▸ **TEXTO EXTRAÍDO**

Ese buscar el bien del otro por delante del bien propio es lo que llamamos en
sentido estricto ‘amor’. En este sentido, el compromiso desarrolla la libertad
y es muestra de su fuerza, porque en el compromiso el acto de libertad contiene
tal grado de decisión y firmeza, de convicción en el bien que escoge, que lo
asume conscientemente como algo permanente: es decir, que asume la entrega de
los actos de futuro al entregarlos ya en el presente como ‘debidos’.
“Cuando
la libertad se reduce a opción, el amor —que es el movimiento de la voluntad
hacia lo bueno— queda sustituido por el estímulo más inmediato. Se produce así
otro grave error: la sustitución de lo bueno por lo apetecido[3].

▸ **TAREA 1**
Actualiza el fragmento del texto sobre el amor y la libertad que empieza en "Ese buscar el" y acaba en "por lo apetecido[3].". Pon "vínculo" en lugar de "compromiso".
▸ **TAREA 2**
Según el texto sobre el amor y la libertad, ¿qué contiene el acto de libertad en el compromiso? Nombra cada cosa.
▸ **TAREA 3**
Resume en menos palabras el párrafo del texto sobre el amor y la libertad que empieza con "Ese buscar el bien del otro", sin perder sus ideas principales.

▸ **FILAS DEL CONJUNTO**

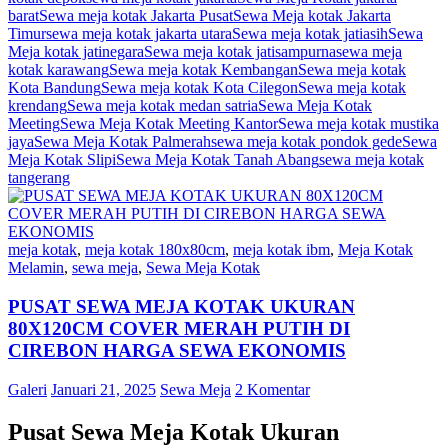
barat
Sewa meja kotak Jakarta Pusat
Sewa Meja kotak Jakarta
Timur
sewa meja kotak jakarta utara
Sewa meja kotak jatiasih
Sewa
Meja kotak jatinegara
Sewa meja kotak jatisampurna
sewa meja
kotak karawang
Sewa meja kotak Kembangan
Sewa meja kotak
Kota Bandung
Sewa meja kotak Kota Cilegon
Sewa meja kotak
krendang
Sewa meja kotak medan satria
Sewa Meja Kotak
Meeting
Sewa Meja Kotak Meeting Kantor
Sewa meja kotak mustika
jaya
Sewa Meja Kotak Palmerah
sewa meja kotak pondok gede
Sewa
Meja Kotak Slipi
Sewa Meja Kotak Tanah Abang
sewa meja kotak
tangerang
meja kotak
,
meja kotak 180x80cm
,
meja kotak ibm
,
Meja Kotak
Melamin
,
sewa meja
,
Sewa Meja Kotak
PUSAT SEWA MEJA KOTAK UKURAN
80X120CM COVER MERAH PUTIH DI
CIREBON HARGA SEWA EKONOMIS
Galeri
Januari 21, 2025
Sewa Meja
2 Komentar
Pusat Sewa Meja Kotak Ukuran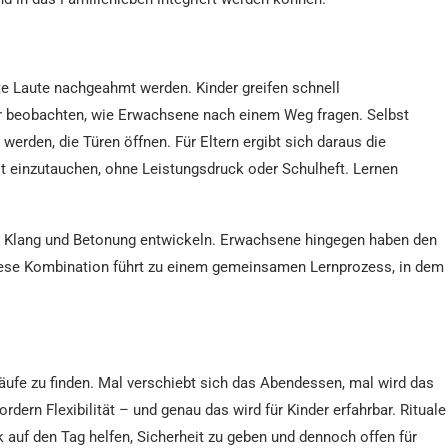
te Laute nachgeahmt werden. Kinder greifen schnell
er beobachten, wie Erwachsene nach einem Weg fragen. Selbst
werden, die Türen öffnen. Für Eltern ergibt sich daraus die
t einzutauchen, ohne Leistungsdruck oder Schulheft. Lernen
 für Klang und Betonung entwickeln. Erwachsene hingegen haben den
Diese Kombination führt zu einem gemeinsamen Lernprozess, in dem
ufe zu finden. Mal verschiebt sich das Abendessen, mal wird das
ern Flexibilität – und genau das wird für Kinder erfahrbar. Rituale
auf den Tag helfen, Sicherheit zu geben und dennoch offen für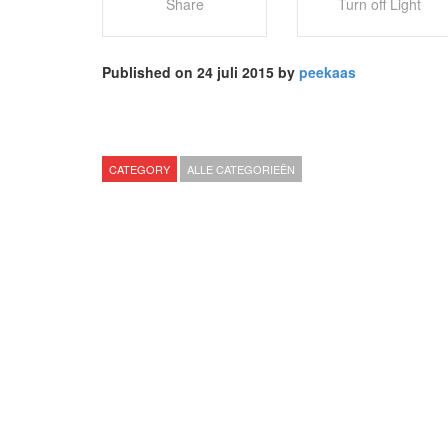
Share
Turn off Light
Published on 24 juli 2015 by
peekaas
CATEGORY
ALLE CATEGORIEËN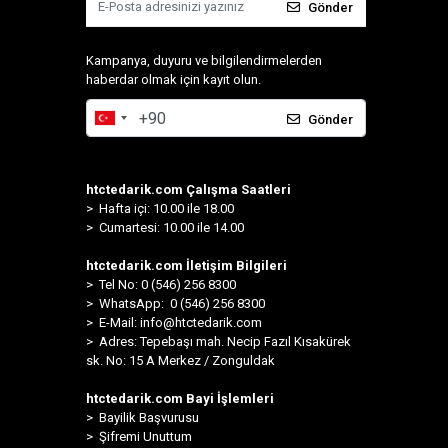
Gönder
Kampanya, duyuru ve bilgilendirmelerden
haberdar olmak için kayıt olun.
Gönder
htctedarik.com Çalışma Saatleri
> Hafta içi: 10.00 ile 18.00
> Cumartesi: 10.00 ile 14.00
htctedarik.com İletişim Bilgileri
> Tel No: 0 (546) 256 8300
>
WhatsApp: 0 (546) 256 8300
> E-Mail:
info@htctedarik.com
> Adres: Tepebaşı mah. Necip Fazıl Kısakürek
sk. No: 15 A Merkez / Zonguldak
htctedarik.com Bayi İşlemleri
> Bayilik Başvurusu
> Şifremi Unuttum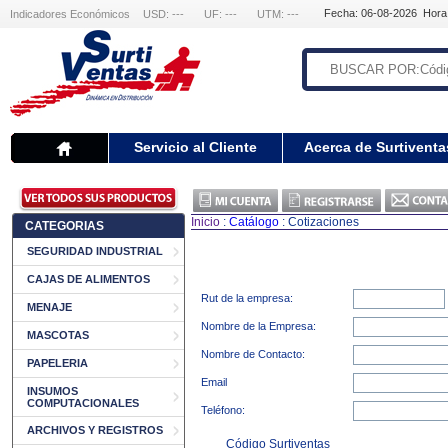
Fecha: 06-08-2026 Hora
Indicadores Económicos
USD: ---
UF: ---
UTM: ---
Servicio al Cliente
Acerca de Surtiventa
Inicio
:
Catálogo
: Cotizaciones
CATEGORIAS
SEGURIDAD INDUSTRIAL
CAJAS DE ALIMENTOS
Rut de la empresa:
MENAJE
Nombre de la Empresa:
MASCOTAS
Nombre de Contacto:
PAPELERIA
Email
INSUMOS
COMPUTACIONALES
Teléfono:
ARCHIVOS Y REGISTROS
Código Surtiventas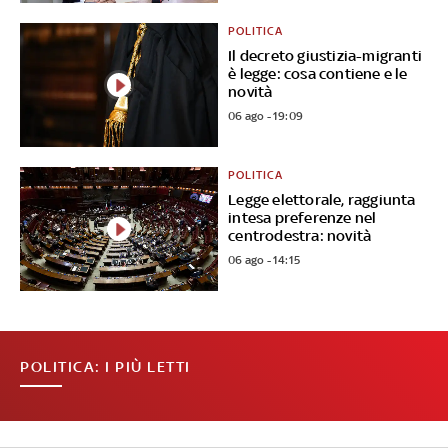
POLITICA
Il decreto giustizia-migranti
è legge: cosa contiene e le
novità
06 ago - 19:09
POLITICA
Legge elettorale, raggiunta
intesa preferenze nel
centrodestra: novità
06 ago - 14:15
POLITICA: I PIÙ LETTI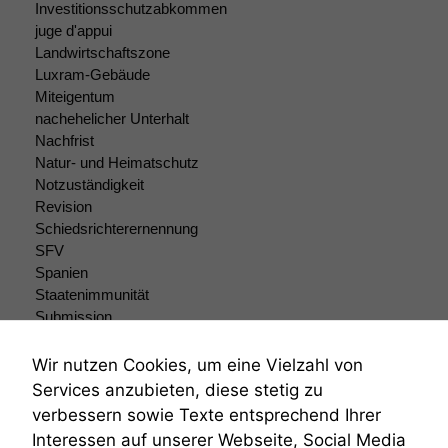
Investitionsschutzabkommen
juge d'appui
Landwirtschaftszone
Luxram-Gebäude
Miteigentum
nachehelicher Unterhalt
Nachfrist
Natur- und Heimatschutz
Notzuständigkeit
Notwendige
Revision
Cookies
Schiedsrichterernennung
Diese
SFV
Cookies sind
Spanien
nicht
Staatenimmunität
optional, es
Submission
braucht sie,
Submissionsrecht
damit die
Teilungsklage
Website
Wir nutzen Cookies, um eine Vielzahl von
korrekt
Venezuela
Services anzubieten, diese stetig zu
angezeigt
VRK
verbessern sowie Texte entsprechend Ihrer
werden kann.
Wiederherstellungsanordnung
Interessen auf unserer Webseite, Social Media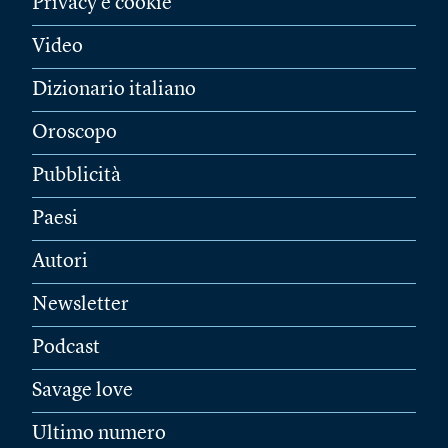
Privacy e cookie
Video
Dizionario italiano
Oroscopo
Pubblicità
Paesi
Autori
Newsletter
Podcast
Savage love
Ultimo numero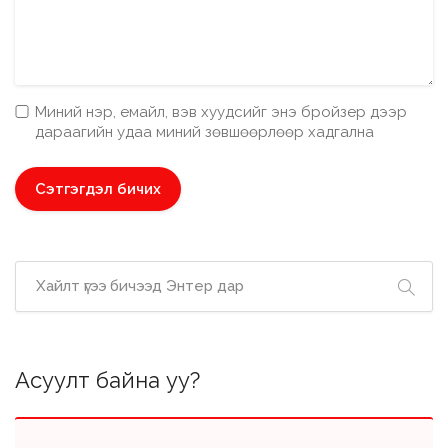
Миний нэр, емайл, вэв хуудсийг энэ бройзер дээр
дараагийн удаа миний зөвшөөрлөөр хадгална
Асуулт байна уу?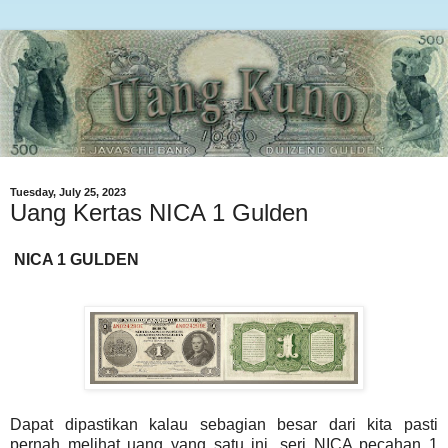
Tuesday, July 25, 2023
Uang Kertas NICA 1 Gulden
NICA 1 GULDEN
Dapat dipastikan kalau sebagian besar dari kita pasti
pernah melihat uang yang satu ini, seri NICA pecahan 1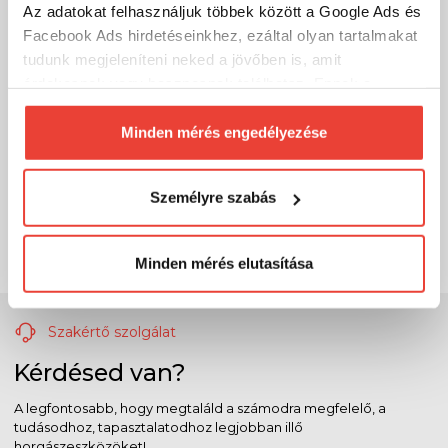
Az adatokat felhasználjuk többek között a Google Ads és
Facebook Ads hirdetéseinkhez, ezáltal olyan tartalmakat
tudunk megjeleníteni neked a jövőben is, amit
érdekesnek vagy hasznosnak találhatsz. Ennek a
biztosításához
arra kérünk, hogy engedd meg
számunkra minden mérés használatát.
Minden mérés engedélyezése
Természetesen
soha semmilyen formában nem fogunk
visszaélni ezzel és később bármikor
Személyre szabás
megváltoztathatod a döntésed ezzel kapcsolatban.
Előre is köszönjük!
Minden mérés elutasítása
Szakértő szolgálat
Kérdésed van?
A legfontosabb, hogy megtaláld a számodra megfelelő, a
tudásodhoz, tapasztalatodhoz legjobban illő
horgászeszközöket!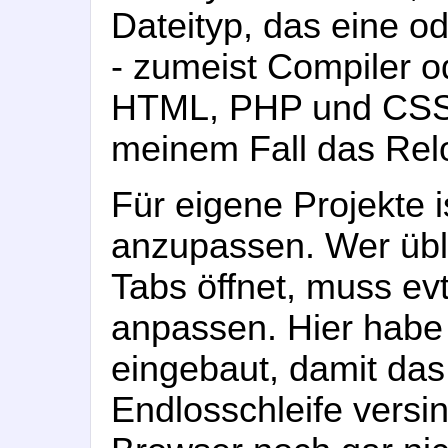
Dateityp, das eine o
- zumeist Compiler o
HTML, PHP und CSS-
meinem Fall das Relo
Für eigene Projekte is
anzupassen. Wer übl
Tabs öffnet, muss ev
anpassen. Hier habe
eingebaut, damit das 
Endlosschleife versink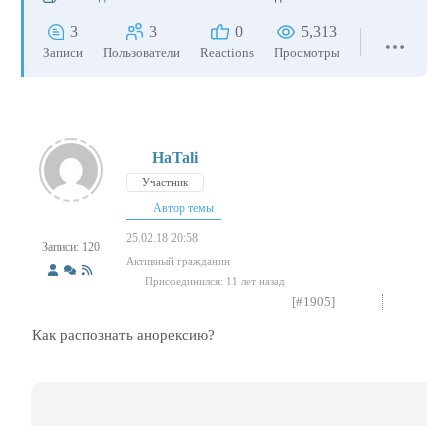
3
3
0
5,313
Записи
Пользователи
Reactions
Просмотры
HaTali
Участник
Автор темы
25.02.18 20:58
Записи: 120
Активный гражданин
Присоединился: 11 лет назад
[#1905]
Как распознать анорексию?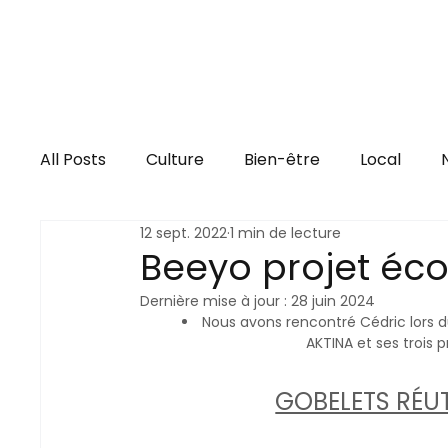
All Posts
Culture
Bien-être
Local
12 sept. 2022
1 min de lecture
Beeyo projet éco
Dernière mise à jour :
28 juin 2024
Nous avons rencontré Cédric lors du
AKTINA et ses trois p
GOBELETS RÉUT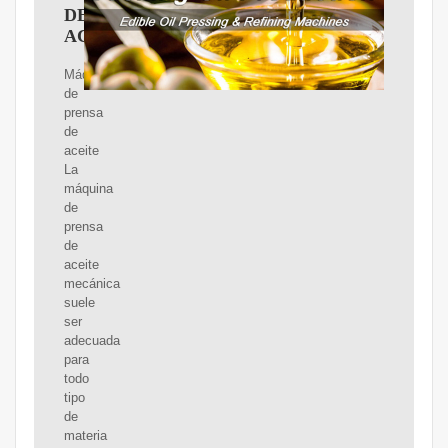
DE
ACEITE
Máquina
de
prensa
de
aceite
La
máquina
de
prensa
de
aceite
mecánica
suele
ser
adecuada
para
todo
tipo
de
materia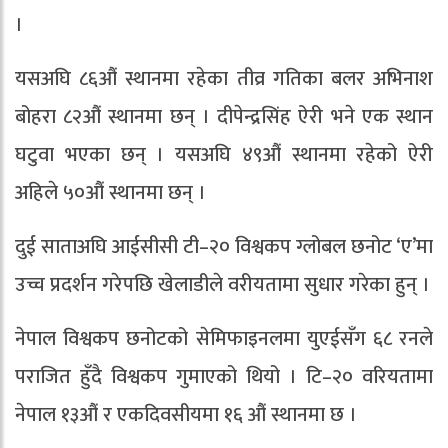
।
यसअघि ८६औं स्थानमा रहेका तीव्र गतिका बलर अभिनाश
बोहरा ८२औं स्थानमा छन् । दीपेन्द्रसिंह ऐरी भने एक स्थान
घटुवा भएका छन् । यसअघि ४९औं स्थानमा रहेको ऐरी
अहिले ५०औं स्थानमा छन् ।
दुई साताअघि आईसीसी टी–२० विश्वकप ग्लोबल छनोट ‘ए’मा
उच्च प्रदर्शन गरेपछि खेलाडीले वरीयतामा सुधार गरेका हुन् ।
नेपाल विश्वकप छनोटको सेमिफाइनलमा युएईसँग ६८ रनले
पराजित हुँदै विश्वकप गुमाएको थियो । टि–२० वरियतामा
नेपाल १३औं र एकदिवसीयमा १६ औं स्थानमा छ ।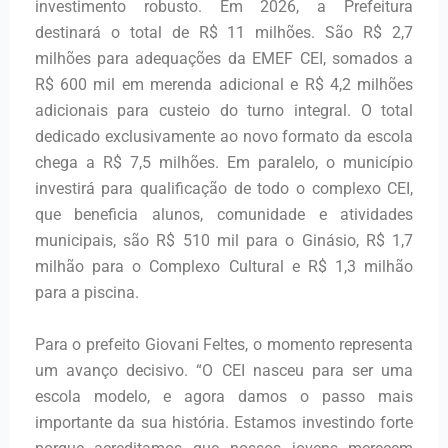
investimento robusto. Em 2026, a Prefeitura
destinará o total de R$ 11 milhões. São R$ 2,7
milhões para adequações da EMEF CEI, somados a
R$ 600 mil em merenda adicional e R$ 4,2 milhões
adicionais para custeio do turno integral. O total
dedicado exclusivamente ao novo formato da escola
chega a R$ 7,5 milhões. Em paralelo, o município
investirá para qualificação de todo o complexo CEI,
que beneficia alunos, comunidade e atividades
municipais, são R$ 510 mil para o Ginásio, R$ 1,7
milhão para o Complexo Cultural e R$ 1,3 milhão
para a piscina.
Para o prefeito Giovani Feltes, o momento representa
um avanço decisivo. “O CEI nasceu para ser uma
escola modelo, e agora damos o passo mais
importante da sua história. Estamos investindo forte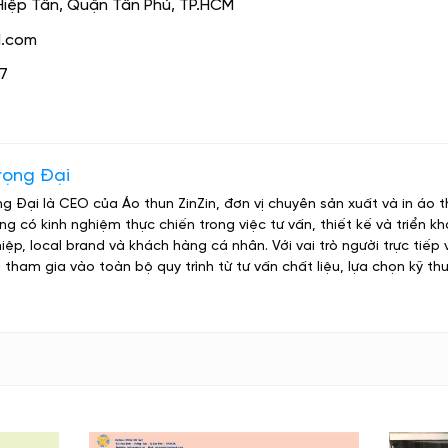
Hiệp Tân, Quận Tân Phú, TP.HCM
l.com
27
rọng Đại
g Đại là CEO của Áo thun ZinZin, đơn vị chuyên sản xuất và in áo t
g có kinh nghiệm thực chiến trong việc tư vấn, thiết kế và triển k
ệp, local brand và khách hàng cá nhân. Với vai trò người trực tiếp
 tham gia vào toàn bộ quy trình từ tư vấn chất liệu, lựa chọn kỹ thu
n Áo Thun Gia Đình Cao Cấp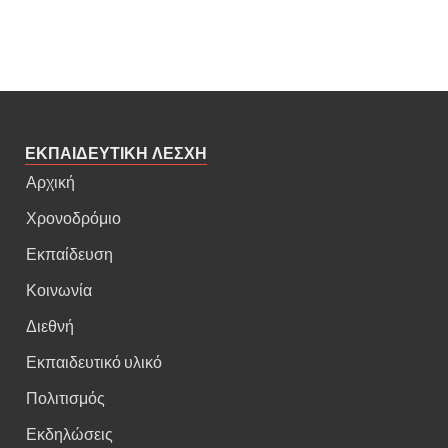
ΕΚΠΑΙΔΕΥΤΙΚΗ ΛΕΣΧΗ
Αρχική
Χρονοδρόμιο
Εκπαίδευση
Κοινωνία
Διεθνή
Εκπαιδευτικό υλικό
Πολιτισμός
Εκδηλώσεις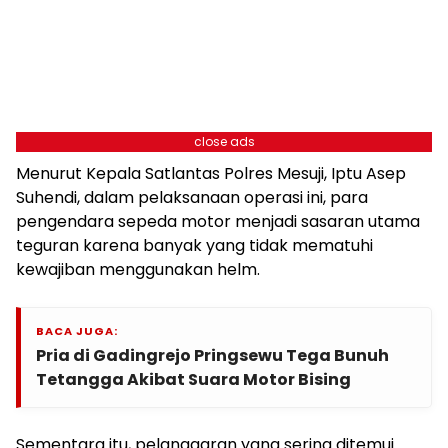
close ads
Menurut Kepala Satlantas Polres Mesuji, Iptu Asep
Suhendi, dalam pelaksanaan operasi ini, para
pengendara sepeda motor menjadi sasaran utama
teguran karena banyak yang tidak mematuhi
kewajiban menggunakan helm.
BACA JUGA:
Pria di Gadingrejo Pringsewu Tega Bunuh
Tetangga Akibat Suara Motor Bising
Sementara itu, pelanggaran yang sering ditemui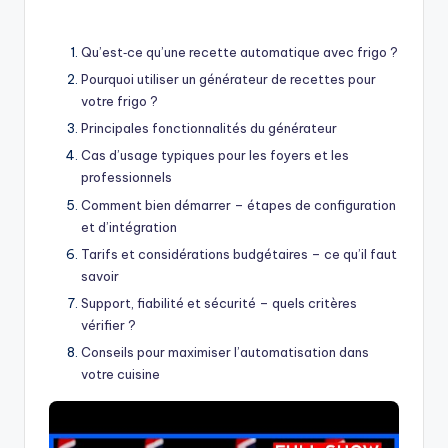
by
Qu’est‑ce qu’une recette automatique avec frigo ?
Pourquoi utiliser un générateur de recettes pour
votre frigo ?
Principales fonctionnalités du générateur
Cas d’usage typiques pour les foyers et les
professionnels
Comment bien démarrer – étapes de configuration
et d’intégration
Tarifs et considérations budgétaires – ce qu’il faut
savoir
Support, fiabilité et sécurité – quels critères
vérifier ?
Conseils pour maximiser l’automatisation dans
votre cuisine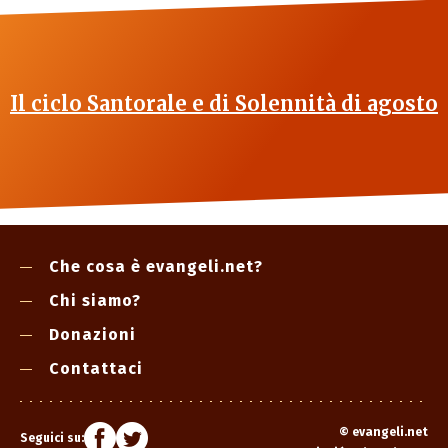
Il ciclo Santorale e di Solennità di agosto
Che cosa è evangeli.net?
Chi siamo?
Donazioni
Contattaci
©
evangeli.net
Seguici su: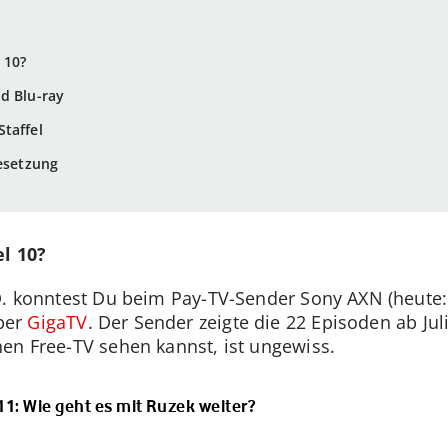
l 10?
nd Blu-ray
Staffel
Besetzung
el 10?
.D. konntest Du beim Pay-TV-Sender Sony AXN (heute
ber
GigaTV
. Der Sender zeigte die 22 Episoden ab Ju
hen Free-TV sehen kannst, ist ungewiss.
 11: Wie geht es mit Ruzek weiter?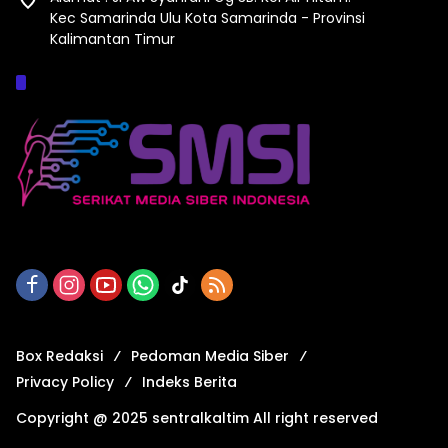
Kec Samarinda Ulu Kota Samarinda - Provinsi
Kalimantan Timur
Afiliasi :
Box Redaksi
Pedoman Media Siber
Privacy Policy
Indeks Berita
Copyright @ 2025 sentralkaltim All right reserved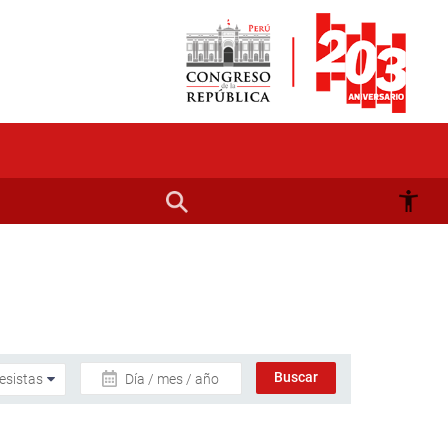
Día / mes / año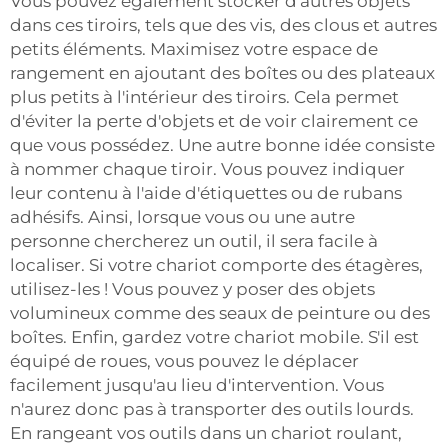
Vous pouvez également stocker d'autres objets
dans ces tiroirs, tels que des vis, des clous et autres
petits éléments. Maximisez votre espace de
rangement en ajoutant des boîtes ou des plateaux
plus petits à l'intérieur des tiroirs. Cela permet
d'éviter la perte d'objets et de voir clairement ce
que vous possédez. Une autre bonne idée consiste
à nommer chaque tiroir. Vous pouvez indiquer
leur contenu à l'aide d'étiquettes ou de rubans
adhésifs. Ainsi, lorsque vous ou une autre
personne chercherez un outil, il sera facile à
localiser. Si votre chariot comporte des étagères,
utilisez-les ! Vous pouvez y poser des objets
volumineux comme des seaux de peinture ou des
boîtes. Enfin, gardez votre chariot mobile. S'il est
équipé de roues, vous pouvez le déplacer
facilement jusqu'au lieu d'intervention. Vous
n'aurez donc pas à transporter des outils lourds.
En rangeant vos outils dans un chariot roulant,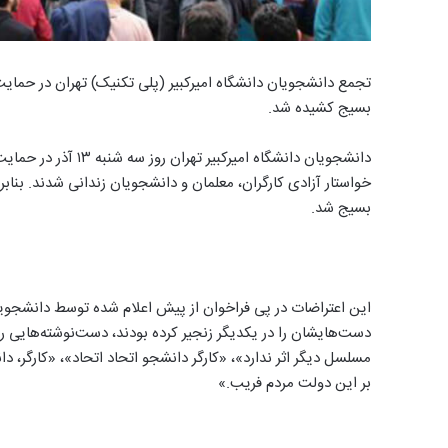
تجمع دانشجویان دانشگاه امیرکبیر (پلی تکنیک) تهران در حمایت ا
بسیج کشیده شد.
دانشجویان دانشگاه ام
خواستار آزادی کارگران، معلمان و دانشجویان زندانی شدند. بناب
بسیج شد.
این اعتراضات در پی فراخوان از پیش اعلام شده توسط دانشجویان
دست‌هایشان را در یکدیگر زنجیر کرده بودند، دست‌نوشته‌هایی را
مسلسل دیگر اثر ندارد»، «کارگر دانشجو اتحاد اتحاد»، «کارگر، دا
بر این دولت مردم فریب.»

▸ **RESPUESTA 1**
Ese buscar el bien del otro por delante del bien propio es lo que llamamos en
sentido estricto ‘amor’. En este sentido, el vínculo desarrolla la libertad
y es muestra de su fuerza, porque en el vínculo el acto de libertad contiene
tal grado de decisión y firmeza, de convicción en el bien que escoge, que lo
asume conscientemente como algo permanente: es decir, que asume la entrega de
los actos de futuro al entregarlos ya en el presente como ‘debidos’.
“Cuando
la libertad se reduce a opción, el amor —que es el movimiento de la voluntad
hacia lo bueno— queda sustituido por el estímulo más inmediato. Se produce así
otro grave error: la sustitución de lo bueno por lo apetecido[3].

▸ **RESPUESTA 2**
- Decisión
- Firmeza
- Convicción en el bien que escoge

▸ **RESPUESTA 3**
Buscar el bien del otro antes que el propio es amor en sentido estricto. Por eso el compromiso desarrolla la libertad y muestra su fuerza. En él, la libertad tiene tal decisión, firmeza y convicción en el bien elegido que lo asume como algo permanente. Así entrega ya en el presente, como ‘debidos’, los actos del futuro.